BEGIN SOURCE INFORMATION

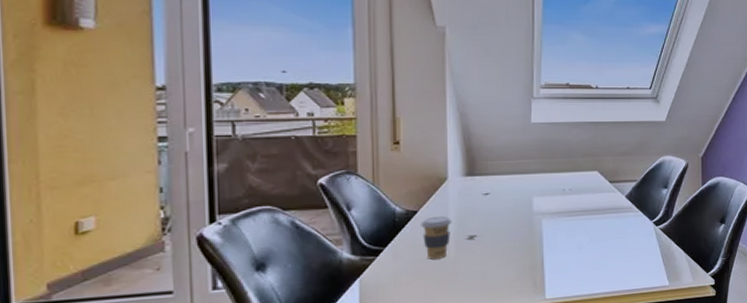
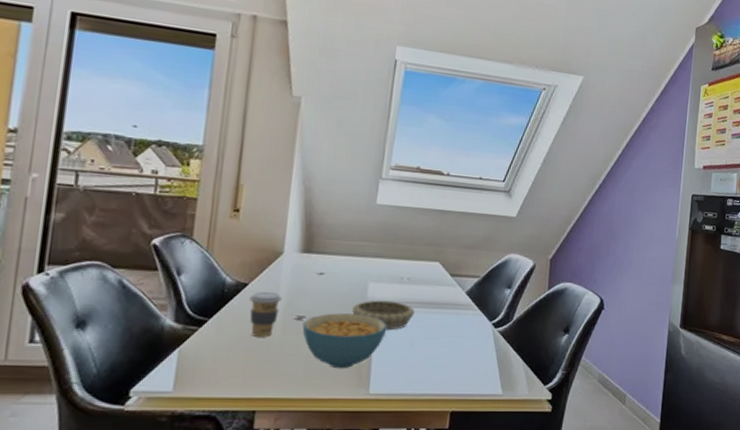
cereal bowl: none [475,227,555,280] -> present [302,313,387,369]
decorative bowl: none [520,212,580,240] -> present [352,300,415,331]

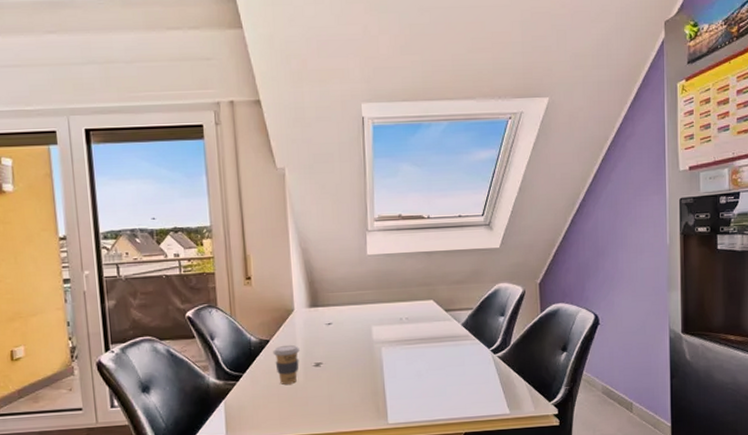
cereal bowl: present [302,313,387,369] -> none [321,355,395,405]
decorative bowl: present [352,300,415,331] -> none [361,340,418,367]

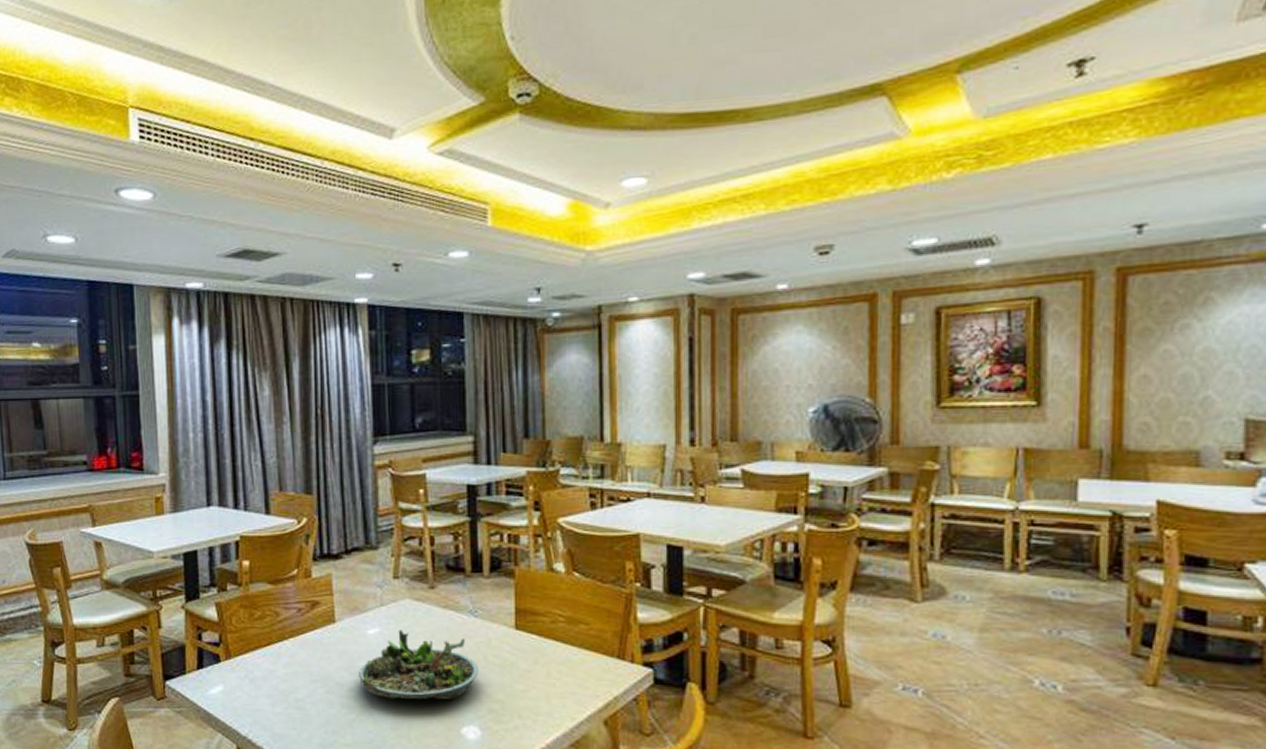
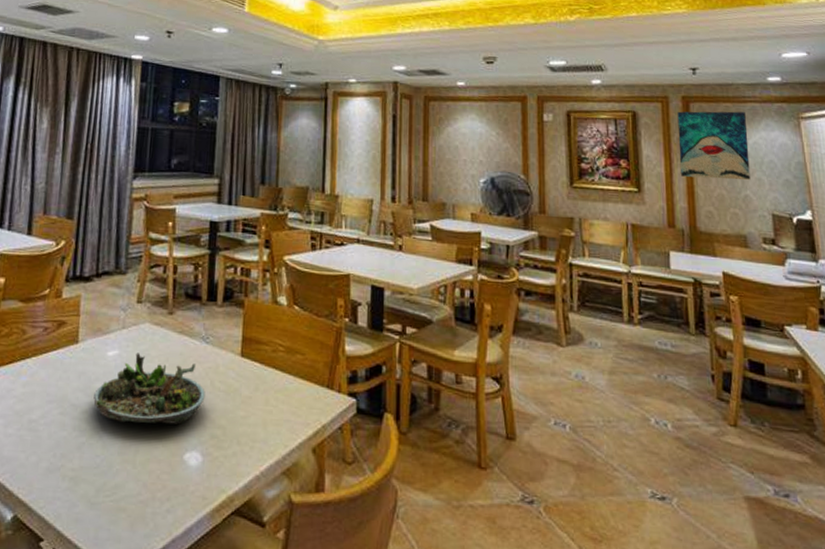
wall art: none [1104,280,1219,380] -> present [677,111,751,181]

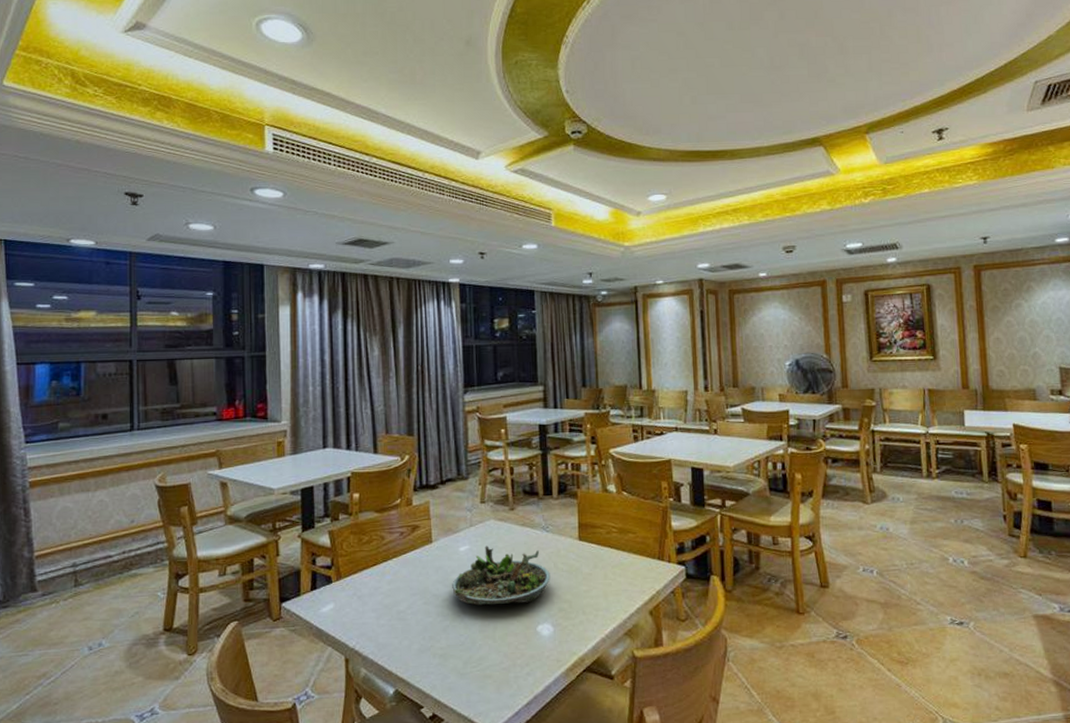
wall art: present [677,111,751,181] -> none [969,275,1039,341]

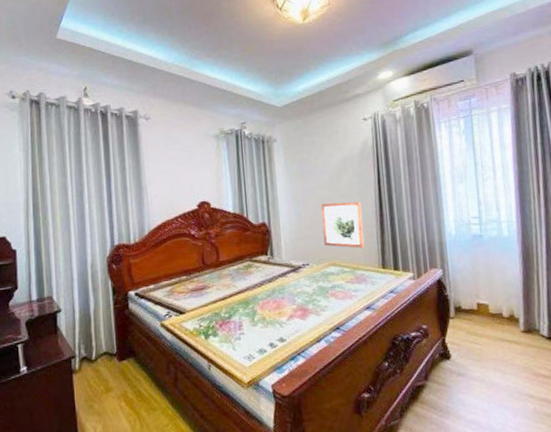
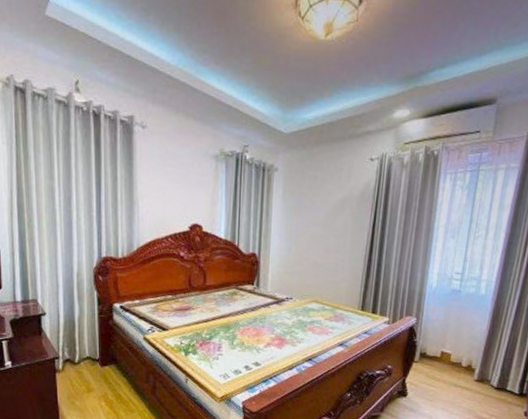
wall art: present [321,201,365,249] -> none [310,241,353,289]

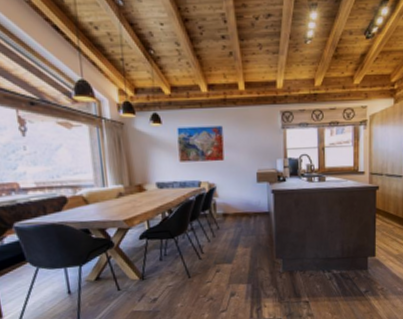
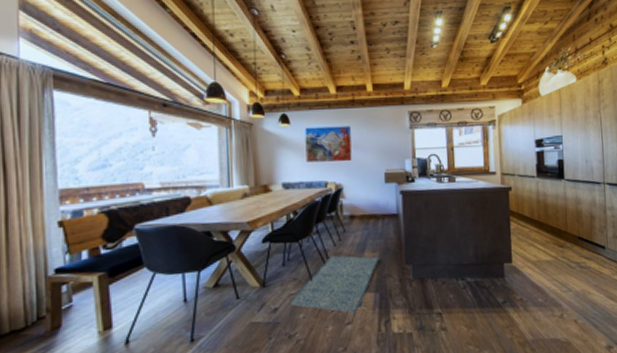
rug: none [167,250,251,303] -> present [289,255,379,314]

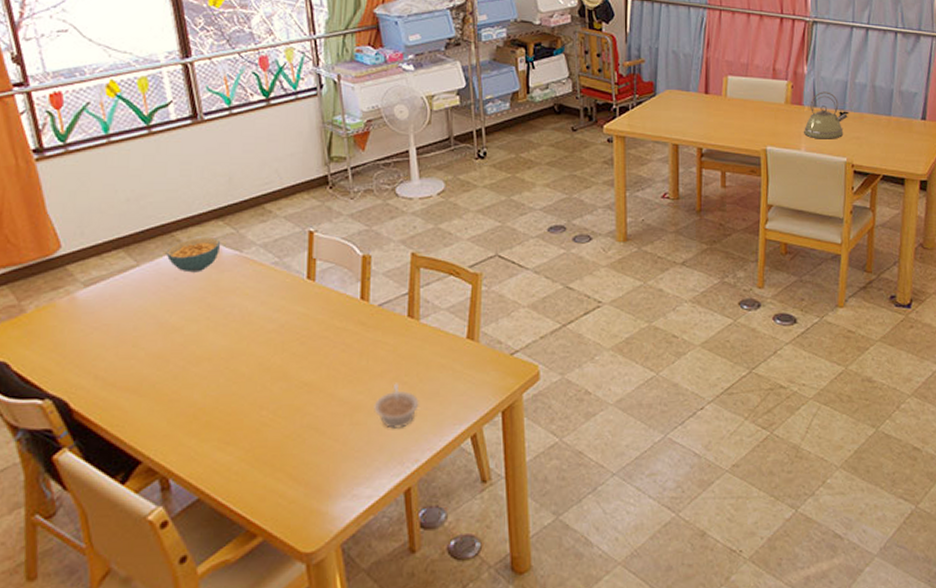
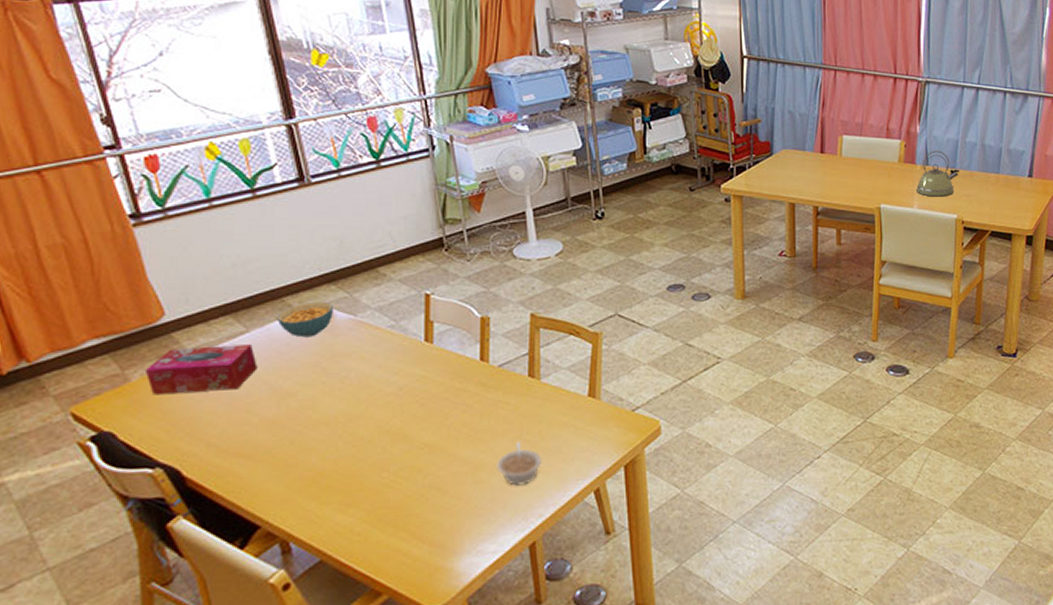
tissue box: none [39,278,146,327] -> present [144,344,258,396]

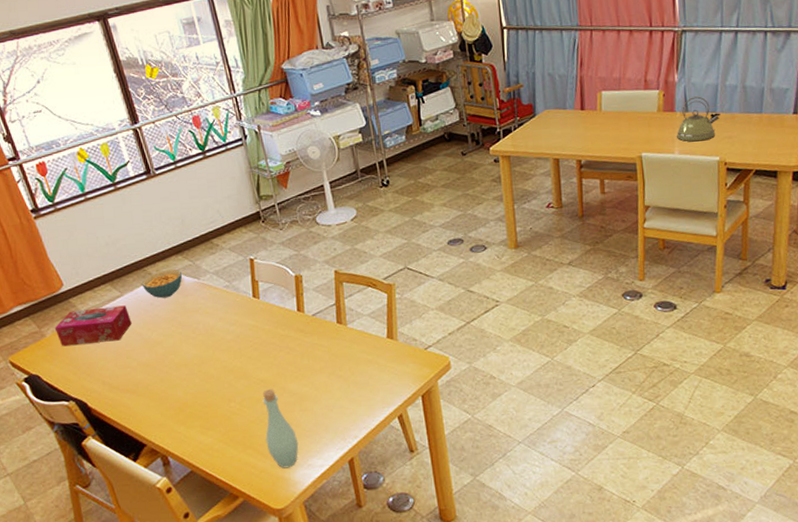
bottle: none [425,455,468,556] -> present [262,389,299,469]
legume: present [497,441,542,486] -> none [317,376,353,413]

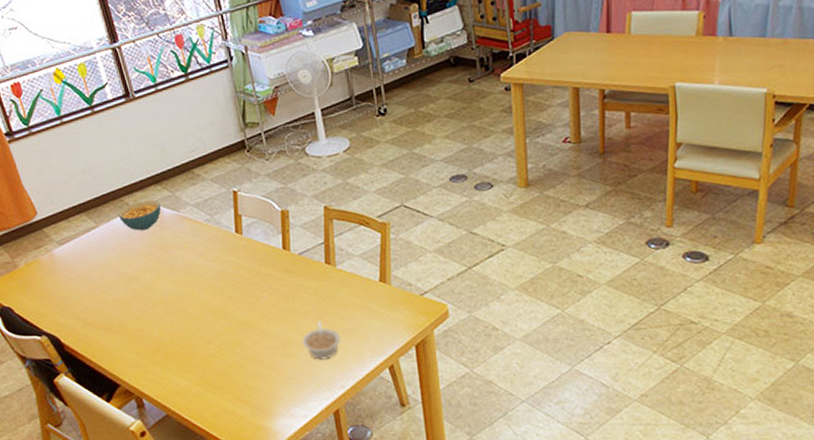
tissue box: present [54,305,132,347] -> none [27,237,107,279]
bottle: present [262,389,299,469] -> none [243,332,281,417]
legume: none [317,376,353,413] -> present [302,321,341,360]
kettle: present [677,96,720,142] -> none [718,18,771,71]

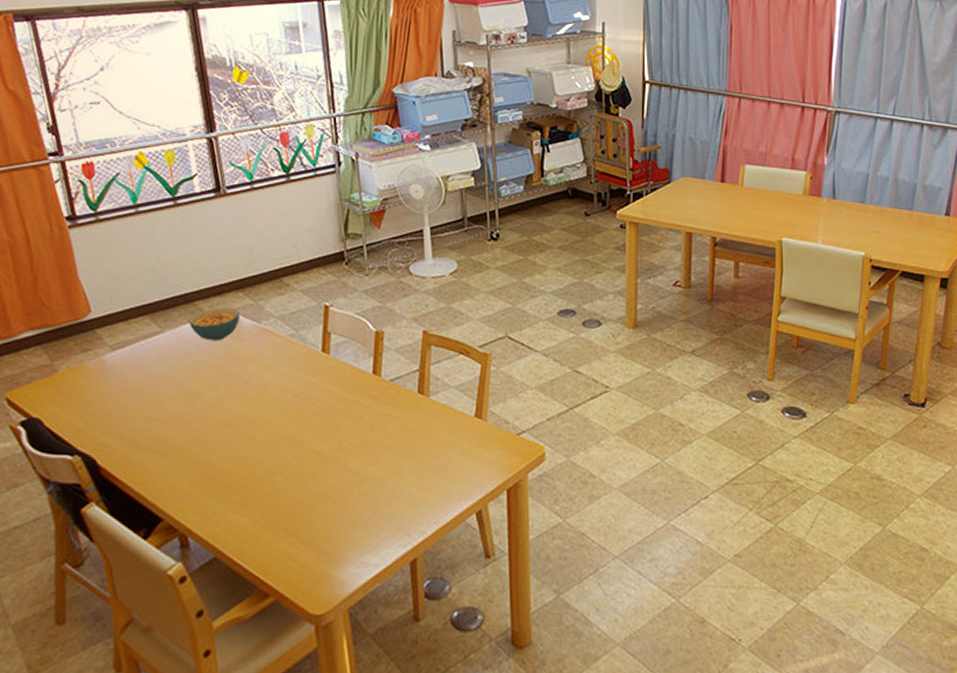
legume: present [302,321,341,360] -> none [383,457,427,501]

END SOURCE INFORMATION

§ WHAT IS NEEDED
Lines in the entries above that hold "wall" should be counted; give only that count.

§ REPLY
3